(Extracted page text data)

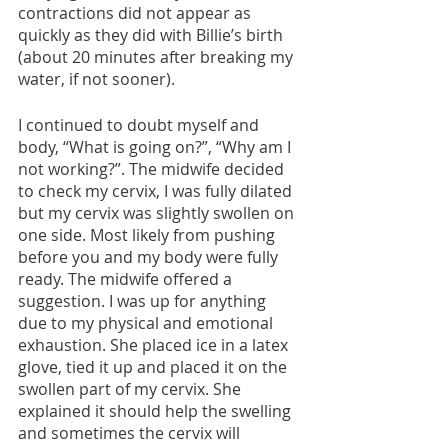
contractions did not appear as 
quickly as they did with Billie’s birth 
(about 20 minutes after breaking my 
water, if not sooner). 
I continued to doubt myself and 
body, “What is going on?”, “Why am I 
not working?”. The midwife decided 
to check my cervix, I was fully dilated 
but my cervix was slightly swollen on 
one side. Most likely from pushing 
before you and my body were fully 
ready. The midwife offered a 
suggestion. I was up for anything 
due to my physical and emotional 
exhaustion. She placed ice in a latex 
glove, tied it up and placed it on the 
swollen part of my cervix. She 
explained it should help the swelling 
and sometimes the cervix will 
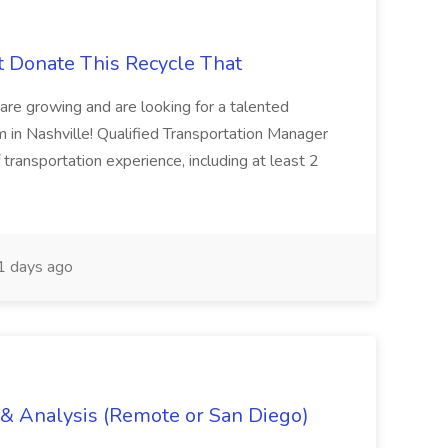
t Donate This Recycle That
are growing and are looking for a talented
m in Nashville! Qualified Transportation Manager
 transportation experience, including at least 2
 days ago
g & Analysis (Remote or San Diego)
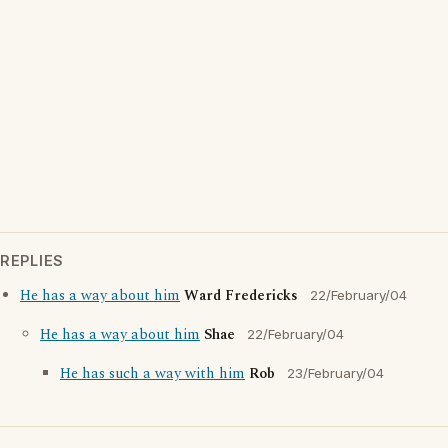
REPLIES
He has a way about him
Ward Fredericks
22/February/04
He has a way about him
Shae
22/February/04
He has such a way with him
Rob
23/February/04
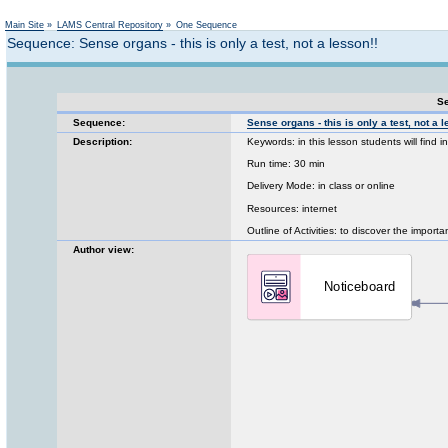
Not logged in
Main Site
»
LAMS Central Repository
»
One Sequence
Sequence: Sense organs - this is only a test, not a lesson!!
Se
Sequence:
Sense organs - this is only a test, not a l
Description:
Keywords: in this lesson students will find 
Run time: 30 min
Delivery Mode: in class or online
Resources: internet
Outline of Activities: to discover the import
Author view:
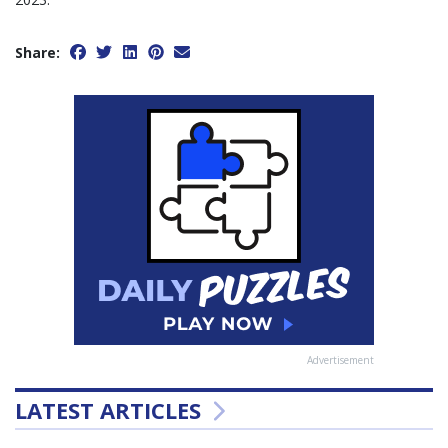
Share:
Advertisement
LATEST ARTICLES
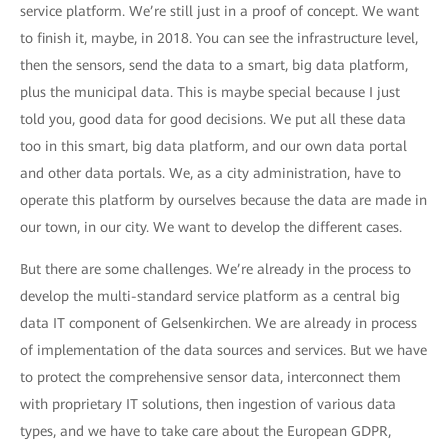
service platform. We’re still just in a proof of concept. We want
to finish it, maybe, in 2018. You can see the infrastructure level,
then the sensors, send the data to a smart, big data platform,
plus the municipal data. This is maybe special because I just
told you, good data for good decisions. We put all these data
too in this smart, big data platform, and our own data portal
and other data portals. We, as a city administration, have to
operate this platform by ourselves because the data are made in
our town, in our city. We want to develop the different cases.
But there are some challenges. We’re already in the process to
develop the multi-standard service platform as a central big
data IT component of Gelsenkirchen. We are already in process
of implementation of the data sources and services. But we have
to protect the comprehensive sensor data, interconnect them
with proprietary IT solutions, then ingestion of various data
types, and we have to take care about the European GDPR,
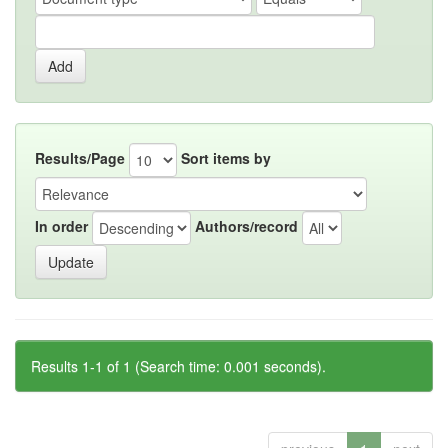
Results/Page
Sort items by
In order
Authors/record
Results 1-1 of 1 (Search time: 0.001 seconds).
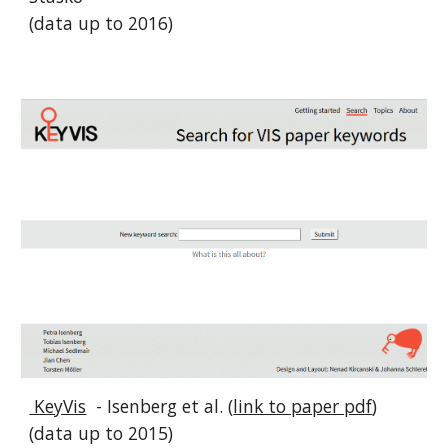
(data up to 2016)
KeyVis
- Isenberg et al. (
link to paper pdf
)
(data up to 2015)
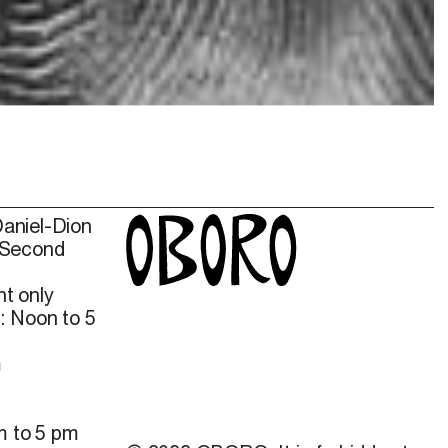
Daniel-Dion
 Second
t only
: Noon to 5
m
m to 5 pm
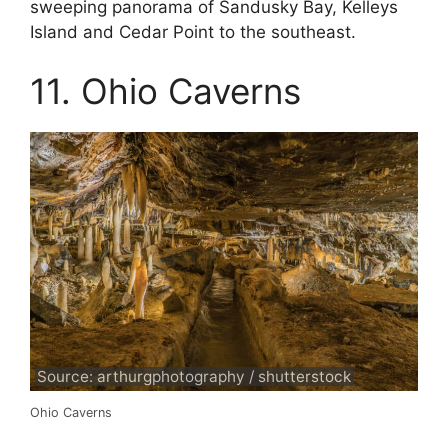
sweeping panorama of Sandusky Bay, Kelleys
Island and Cedar Point to the southeast.
11. Ohio Caverns
Source: arthurgphotography / shutterstock
Ohio Caverns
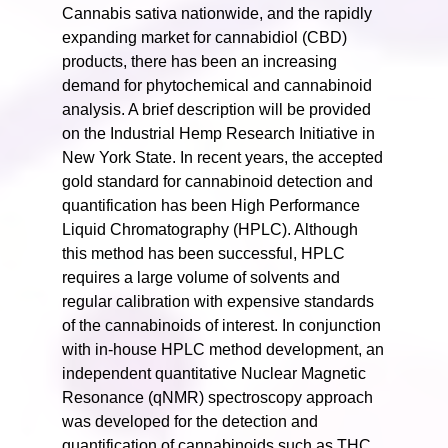
Cannabis sativa nationwide, and the rapidly
expanding market for cannabidiol (CBD)
products, there has been an increasing
demand for phytochemical and cannabinoid
analysis. A brief description will be provided
on the Industrial Hemp Research Initiative in
New York State. In recent years, the accepted
gold standard for cannabinoid detection and
quantification has been High Performance
Liquid Chromatography (HPLC). Although
this method has been successful, HPLC
requires a large volume of solvents and
regular calibration with expensive standards
of the cannabinoids of interest. In conjunction
with in-house HPLC method development, an
independent quantitative Nuclear Magnetic
Resonance (qNMR) spectroscopy approach
was developed for the detection and
quantification of cannabinoids such as THC,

§ Task objective
The records above need to be given again exactly. Omit the pictures.

§ Problem solution
contractions did not appear as 
quickly as they did with Billie’s birth 
(about 20 minutes after breaking my 
water, if not sooner). 
I continued to doubt myself and 
body, “What is going on?”, “Why am I 
not working?”. The midwife decided 
to check my cervix, I was fully dilated 
but my cervix was slightly swollen on 
one side. Most likely from pushing 
before you and my body were fully 
ready. The midwife offered a 
suggestion. I was up for anything 
due to my physical and emotional 
exhaustion. She placed ice in a latex 
glove, tied it up and placed it on the 
swollen part of my cervix. She 
explained it should help the swelling 
and sometimes the cervix will 
t Donate This Recycle That
are growing and are looking for a talented
m in Nashville! Qualified Transportation Manager
 transportation experience, including at least 2
 days ago
g & Analysis (Remote or San Diego)
REPLIES
He has a way about him
Ward Fredericks
22/February/04
He has a way about him
Shae
22/February/04
He has such a way with him
Rob
23/February/04
Not logged in
Main Site
»
LAMS Central Repository
»
One Sequence
Sequence: Sense organs - this is only a test, not a lesson!!
Se
Sequence:
Sense organs - this is only a test, not a l
Description:
Keywords: in this lesson students will find 
Run time: 30 min
Delivery Mode: in class or online
Resources: internet
Outline of Activities: to discover the import
Author view:
Share:
Advertisement
LATEST ARTICLES
service platform. We’re still just in a proof of concept. We want
to finish it, maybe, in 2018. You can see the infrastructure level,
then the sensors, send the data to a smart, big data platform,
plus the municipal data. This is maybe special because I just
told you, good data for good decisions. We put all these data
too in this smart, big data platform, and our own data portal
and other data portals. We, as a city administration, have to
operate this platform by ourselves because the data are made in
our town, in our city. We want to develop the different cases.
But there are some challenges. We’re already in the process to
develop the multi-standard service platform as a central big
data IT component of Gelsenkirchen. We are already in process
of implementation of the data sources and services. But we have
to protect the comprehensive sensor data, interconnect them
with proprietary IT solutions, then ingestion of various data
types, and we have to take care about the European GDPR,
Results/Page
Sort items by
In order
Authors/record
Results 1-1 of 1 (Search time: 0.001 seconds).
(data up to 2016)
KeyVis
- Isenberg et al. (
link to paper pdf
)
(data up to 2015)
Daniel-Dion
 Second
t only
: Noon to 5
m
m to 5 pm
sweeping panorama of Sandusky Bay, Kelleys
Island and Cedar Point to the southeast.
11. Ohio Caverns
Source: arthurgphotography / shutterstock
Ohio Caverns
Cannabis sativa nationwide, and the rapidly
expanding market for cannabidiol (CBD)
products, there has been an increasing
demand for phytochemical and cannabinoid
analysis. A brief description will be provided
on the Industrial Hemp Research Initiative in
New York State. In recent years, the accepted
gold standard for cannabinoid detection and
quantification has been High Performance
Liquid Chromatography (HPLC). Although
this method has been successful, HPLC
requires a large volume of solvents and
regular calibration with expensive standards
of the cannabinoids of interest. In conjunction
with in-house HPLC method development, an
independent quantitative Nuclear Magnetic
Resonance (qNMR) spectroscopy approach
was developed for the detection and
quantification of cannabinoids such as THC,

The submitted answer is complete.